What it does suggest is that large language models have reached a level of medical knowledge representation sufficient to serve as sophisticated clinical reference tools. The practical question shifts from whether these models know medicine to how they should be integrated into clinical workflows, with what safeguards, and under what regulatory framework.

  • GPT-4 scored 72-87% on USMLE steps, above the passing threshold on all three
  • Performance exceeded mean human examinee scores on several step variants
  • GPT-3.5 passed at the lower margin; earlier specialized medical models did not pass
  • The model provided anatomically and pathophysiologically coherent reasoning explanations

What Remains Unresolved

Examination performance does not predict clinical performance. Medicine practiced on real patients involves ambiguity, incomplete information, physical findings, patient preferences, and liability — none of which appear in a multiple-choice vignette. There is also the question of hallucination: GPT-4 can produce confident, well-reasoned, and entirely incorrect answers. In a clinical context, a confident error is potentially more dangerous than acknowledged uncertainty.

Regulatory pathways for LLM-based clinical decision support tools remain nascent. The FDA’s Software as a Medical Device framework applies to certain AI applications, but the parameters for evaluating general-purpose LLMs in clinical contexts have not been fully articulated. This is an active area of policy development that will shape how and when tools like GPT-4 can be formally deployed in healthcare.

Key Takeaway

GPT-4’s above-average USMLE performance marks a genuine inflection point: large language models now possess sufficient medical knowledge to serve as serious clinical reasoning tools, though examination success does not resolve the harder questions of safe deployment, hallucination risk, and regulatory oversight.

Sources

Kung TH, et al.

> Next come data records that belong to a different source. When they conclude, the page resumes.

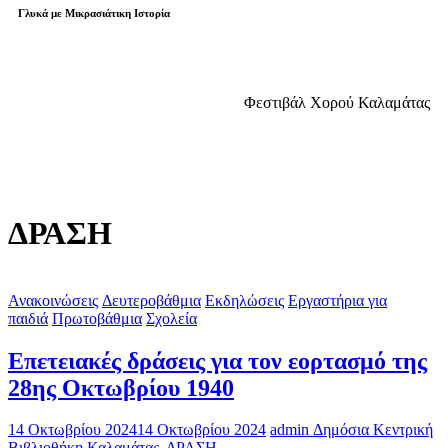
Γλυκά με Μικρασιάτικη Ιστορία
Φεστιβάλ Χορού Καλαμάτας
ΔΡΑΣΗ
Ανακοινώσεις
Δευτεροβάθμια
Εκδηλώσεις
Εργαστήρια για
παιδιά
Πρωτοβάθμια
Σχολεία
Επετειακές δράσεις για τον εορτασμό της
28ης Οκτωβρίου 1940
14 Οκτωβρίου 2024
14 Οκτωβρίου 2024
admin
Δημόσια Κεντρική
Βιβλιοθήκη Καλαμάτας
,
ΔΡΑΣΗ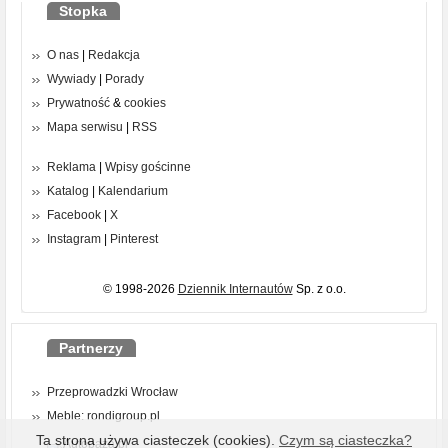
Stopka
O nas
|
Redakcja
Wywiady
|
Porady
Prywatność
&
cookies
Mapa serwisu
|
RSS
Reklama
|
Wpisy gościnne
Katalog
|
Kalendarium
Facebook
|
X
Instagram
|
Pinterest
© 1998-2026
Dziennik Internautów
Sp. z o.o.
Partnerzy
Przeprowadzki Wrocław
Meble: rondigroup.pl
Ta strona używa ciasteczek (cookies).
Czym są ciasteczka?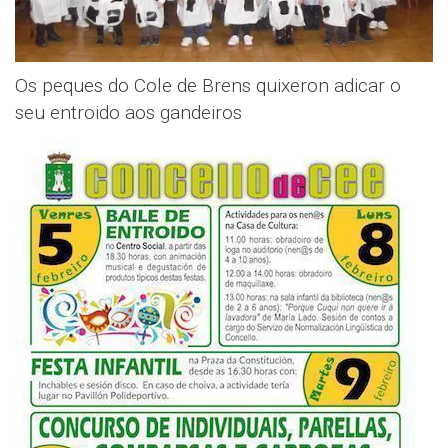
Os peques do Cole de Brens quixeron adicar o
seu entroido aos gandeiros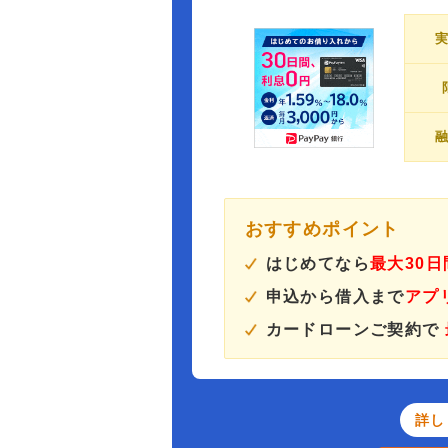
おすすめポイント
はじめてなら
最大30
申込から借入まで
アプ
カードローンご契約で
詳し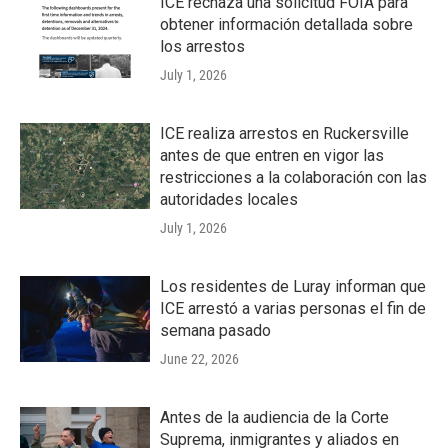
ICE rechaza una solicitud FOIA para
obtener información detallada sobre
los arrestos
July 1, 2026
ICE realiza arrestos en Ruckersville
antes de que entren en vigor las
restricciones a la colaboración con las
autoridades locales
July 1, 2026
Los residentes de Luray informan que
ICE arrestó a varias personas el fin de
semana pasado
June 22, 2026
Antes de la audiencia de la Corte
Suprema, inmigrantes y aliados en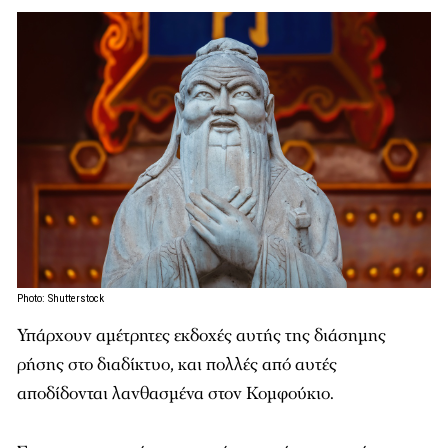
Photo: Shutterstock
Υπάρχουν αμέτρητες εκδοχές αυτής της διάσημης
ρήσης στο διαδίκτυο, και πολλές από αυτές
αποδίδονται λανθασμένα στον Κομφούκιο.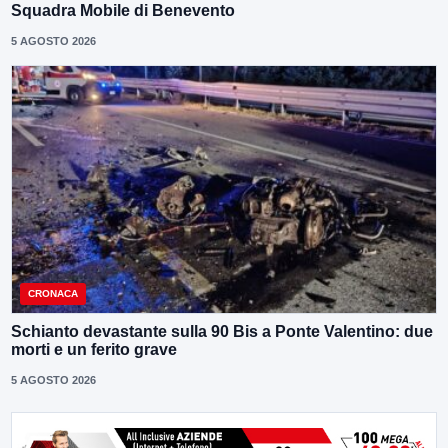
Squadra Mobile di Benevento
5 AGOSTO 2026
CRONACA
Schianto devastante sulla 90 Bis a Ponte Valentino: due
morti e un ferito grave
5 AGOSTO 2026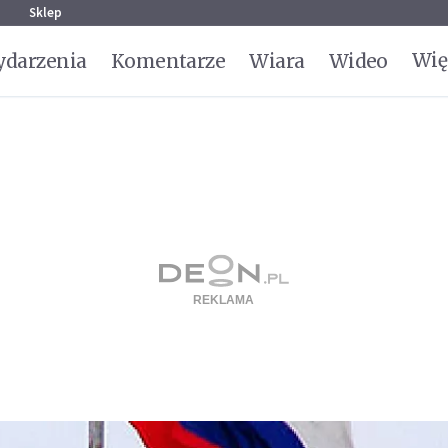
g
Sklep
Wię
darzenia
Komentarze
Wiara
Wideo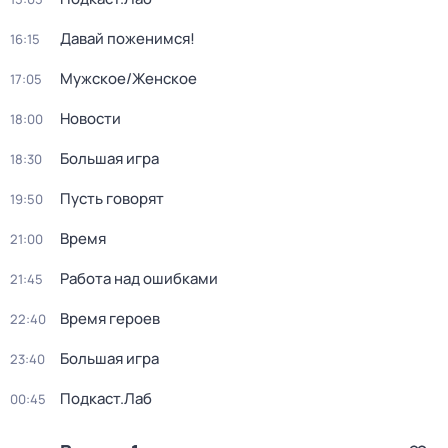
Давай поженимся!
16:15
Мужское/Женское
17:05
Новости
18:00
Большая игра
18:30
Пусть говорят
19:50
Время
21:00
Работа над ошибками
21:45
Время героев
22:40
Большая игра
23:40
Подкаст.Лаб
00:45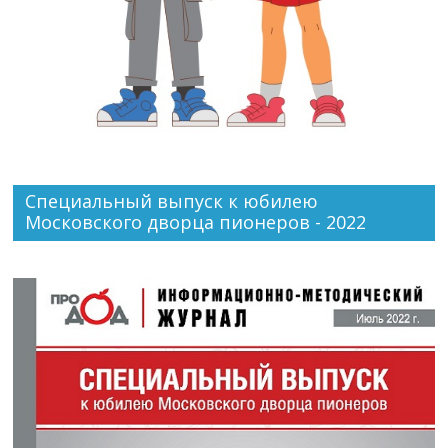
Специальный выпуск к юбилею
Московского дворца пионеров - 2022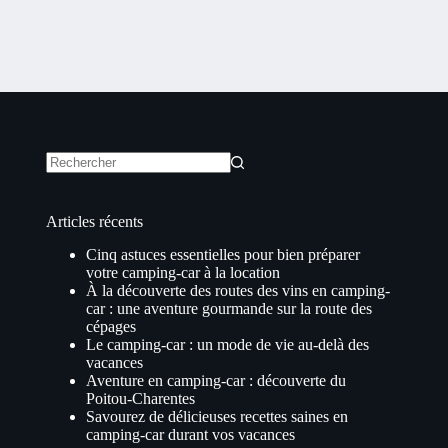
Aucun
résultat
Articles récents
Cinq astuces essentielles pour bien préparer
votre camping-car à la location
À la découverte des routes des vins en camping-
car : une aventure gourmande sur la route des
cépages
Le camping-car : un mode de vie au-delà des
vacances
Aventure en camping-car : découverte du
Poitou-Charentes
Savourez de délicieuses recettes saines en
camping-car durant vos vacances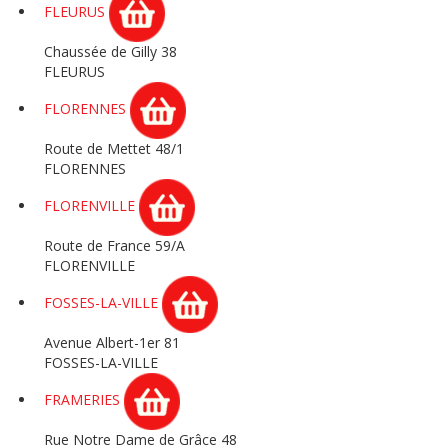
FLEURUS
Chaussée de Gilly 38
FLEURUS
FLORENNES
Route de Mettet 48/1
FLORENNES
FLORENVILLE
Route de France 59/A
FLORENVILLE
FOSSES-LA-VILLE
Avenue Albert-1er 81
FOSSES-LA-VILLE
FRAMERIES
Rue Notre Dame de Grâce 48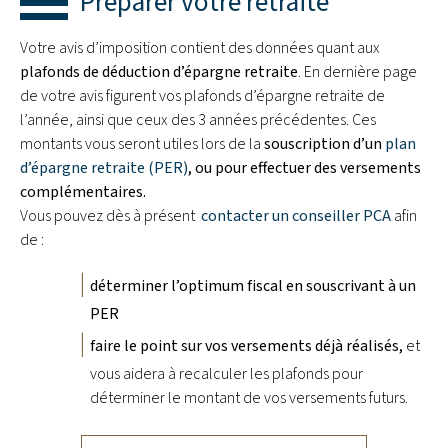
Préparer votre retraite
Votre avis d’imposition contient des données quant aux
plafonds de déduction d’épargne retraite
. En dernière page
de votre avis figurent vos plafonds d’épargne retraite de
l’année, ainsi que ceux des 3 années précédentes. Ces
montants vous seront utiles lors de la
souscription d’un
plan
d’épargne retraite (PER)
, ou pour effectuer des versements
complémentaires.
Vous pouvez dès à présent
contacter un conseiller PCA
afin
de :
déterminer l’optimum fiscal en souscrivant à un
PER
faire le point sur vos versements déjà réalisés,
et
vous aidera à recalculer les plafonds pour
déterminer le montant de vos versements futurs.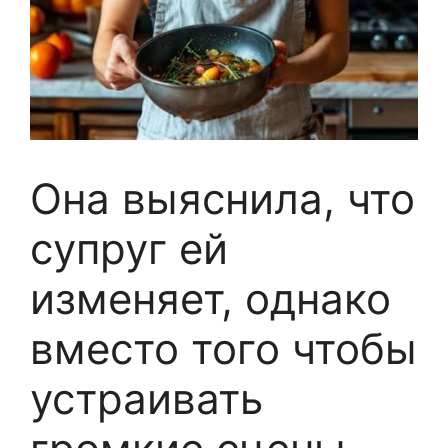
Она выяснила, что
супруг ей
изменяет, однако
вместо того чтобы
устраивать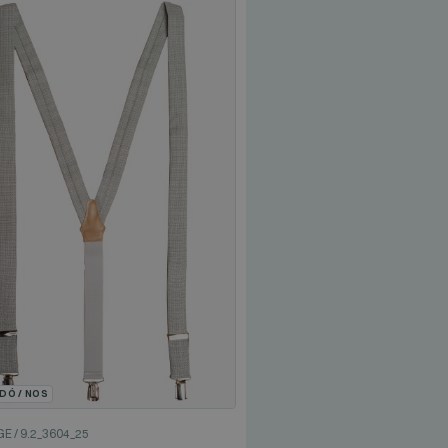
DÓ / NOS
GE
/
9.2_3604_25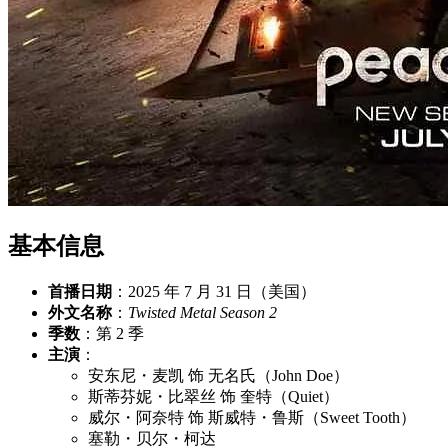
基本信息
首播日期
：2025 年 7 月 31 日（美国）
外文名称
：
Twisted Metal Season 2
季数
：第 2 季
主演
：
安东尼・麦凯 饰 无名氏（John Doe）
斯蒂芬妮・比翠丝 饰 奎特（Quiet）
威尔・阿奈特 饰 斯威特・鲁斯（Sweet Tooth）
塞勒・贝尔・柯达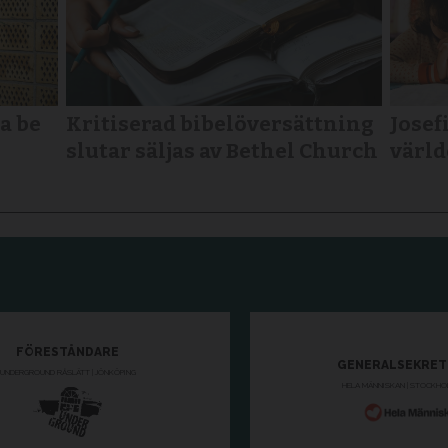
a be
Kritiserad bibelöversättning
Josefi
slutar säljas av Bethel Church
värld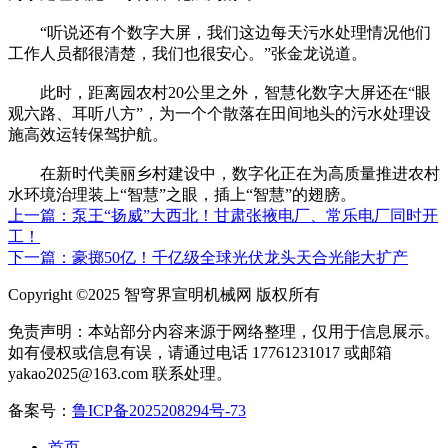
“听说还有个数字大屏，我们这边每天污水处理情况他们
工作人员都很清楚，我们也很安心。”张金龙说道。
此时，距离园农村20公里之外，智慧化数字大屏还在“眼
观六路、耳听八方”，为一个个散落在田间地头的污水处理设
施高效运转保驾护航。
在新时代美丽乡村建设中，数字化正在为高质量推进农村
水环境治理装上“智慧”之眼，插上“智慧”的翅膀。
上一篇：泵王“扬威”大西北！甘肃张掖电厂、常乐电厂同时开
工！
下一篇：豪掷50亿！千亿级全球光伏龙头天合光能大扩产
Copyright ©2025 智穹界宣明机械网 版权所有
免责声明：本站部分内容来源于网络整理，仅用于信息展示。
如有侵权或信息有误，请通过电话 17761231017 或邮箱
yakao2025@163.com 联系处理。
备案号：
鲁ICP备2025208294号-73
首页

Performance of ChatGPT on USMLE: Potential for AI-assisted medical education using large language models. PLOS Digital Health. 2023;2(2):e0000198. doi:10.1371/journal.pdig.0000198

Medical Disclaimer: This article is for informational purposes only and does not constitute medical advice. Large language models described here are not approved medical devices and should not be used for clinical decision-making without appropriate oversight by qualified medical professionals.